Its very Good Tutorial, it would be great help if i get more good explanations as you mentioned

April 2nd, 2013 at 05:41
manjula Says:

I get the following exception when i run the above code in eclipse. I also added the jars mentioned. Please reply ASAP.
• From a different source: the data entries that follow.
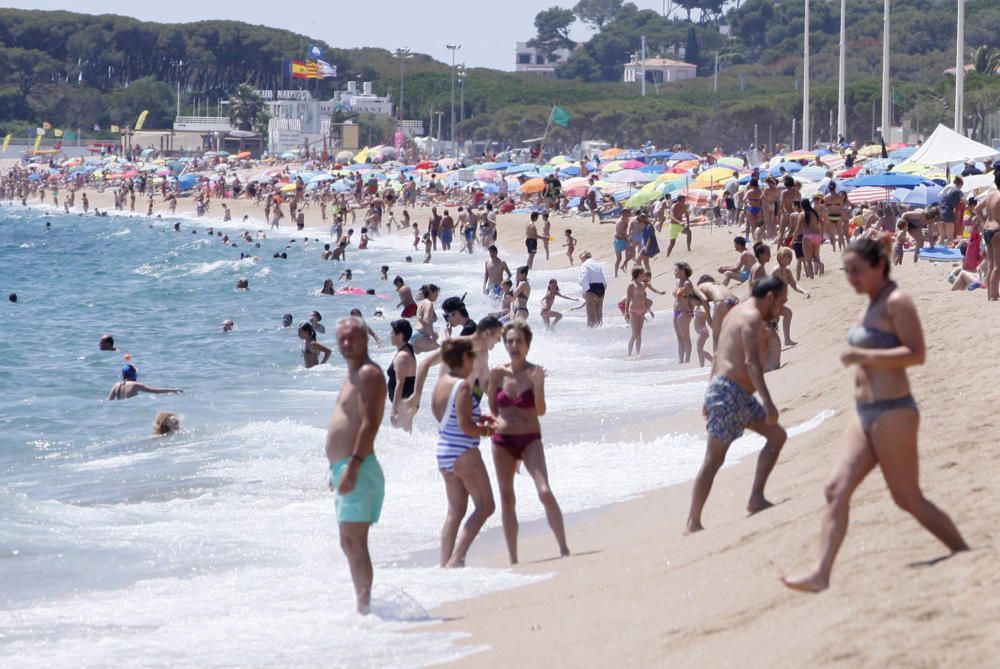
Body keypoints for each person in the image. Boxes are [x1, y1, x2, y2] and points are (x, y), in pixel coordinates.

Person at [782, 238, 968, 593]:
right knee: (835, 489)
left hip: (894, 411)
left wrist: (865, 358)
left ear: (878, 267)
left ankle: (962, 550)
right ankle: (820, 573)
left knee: (907, 498)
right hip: (863, 412)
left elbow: (916, 354)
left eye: (856, 271)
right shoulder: (871, 302)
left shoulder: (897, 302)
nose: (850, 278)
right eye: (846, 272)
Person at [685, 277, 788, 533]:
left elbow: (719, 354)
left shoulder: (735, 313)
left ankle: (756, 498)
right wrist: (768, 402)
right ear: (770, 298)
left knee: (777, 436)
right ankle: (692, 522)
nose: (782, 307)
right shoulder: (752, 318)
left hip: (730, 392)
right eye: (782, 301)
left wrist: (709, 391)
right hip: (731, 395)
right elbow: (752, 363)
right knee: (713, 460)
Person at [488, 322, 570, 564]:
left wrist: (538, 384)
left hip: (530, 439)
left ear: (527, 345)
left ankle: (564, 549)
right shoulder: (497, 373)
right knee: (507, 498)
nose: (513, 345)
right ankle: (513, 559)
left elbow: (541, 411)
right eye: (509, 341)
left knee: (544, 491)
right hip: (502, 441)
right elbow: (493, 409)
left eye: (518, 341)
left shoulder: (535, 373)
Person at [324, 317, 387, 615]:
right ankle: (363, 605)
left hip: (359, 468)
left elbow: (370, 423)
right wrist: (335, 467)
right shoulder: (351, 374)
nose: (346, 343)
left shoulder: (368, 374)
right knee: (348, 542)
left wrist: (353, 466)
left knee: (355, 542)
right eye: (342, 339)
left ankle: (365, 609)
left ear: (364, 338)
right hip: (346, 467)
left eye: (352, 337)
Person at [431, 338, 497, 567]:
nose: (474, 363)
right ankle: (456, 560)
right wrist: (488, 430)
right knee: (486, 506)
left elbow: (445, 418)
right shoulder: (463, 386)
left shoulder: (440, 384)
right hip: (464, 451)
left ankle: (444, 564)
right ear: (464, 359)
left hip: (444, 451)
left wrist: (479, 419)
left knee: (455, 512)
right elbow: (464, 425)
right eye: (472, 358)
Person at [387, 319, 417, 432]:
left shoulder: (402, 356)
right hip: (406, 402)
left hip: (403, 403)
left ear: (400, 335)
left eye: (392, 332)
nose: (389, 334)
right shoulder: (407, 349)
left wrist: (394, 409)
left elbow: (400, 384)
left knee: (402, 433)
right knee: (406, 433)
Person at [108, 364, 183, 400]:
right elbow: (155, 391)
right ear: (133, 374)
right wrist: (173, 390)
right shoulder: (136, 385)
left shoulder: (116, 385)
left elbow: (109, 400)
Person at [579, 251, 607, 327]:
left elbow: (584, 278)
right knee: (599, 312)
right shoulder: (597, 264)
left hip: (591, 289)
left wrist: (586, 291)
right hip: (601, 287)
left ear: (583, 258)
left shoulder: (585, 265)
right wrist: (602, 291)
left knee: (590, 314)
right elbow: (604, 281)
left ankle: (591, 334)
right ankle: (600, 330)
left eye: (581, 259)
Exception in thread “main” java.lang.NoClassDefFoundError: org/apache/zookeeper/KeeperException
at HBaseConnector.retrievePost(HBaseConnector.java:21)
at HBaseConnector.main(HBaseConnector.java:36)
Caused by: java.lang.ClassNotFoundException: org.apache.zookeeper.KeeperException
at java.net.URLClassLoader$1.run(Unknown Source)
at java.net.URLClassLoader$1.run(Unknown Source)
at java.security.AccessController.doPrivileged(Native Method)
at java.net.URLClassLoader.findClass(Unknown Source)
at java.lang.ClassLoader.loadClass(Unknown Source)
at sun.misc.Launcher$AppClassLoader.loadClass(Unknown Source)
at java.lang.ClassLoader.loadClass(Unknown Source)
… 2 more

April 3rd, 2013 at 09:53
Ole-Martin Says:

As mentioned at the top of the post, this post is old and the code doesnt compile.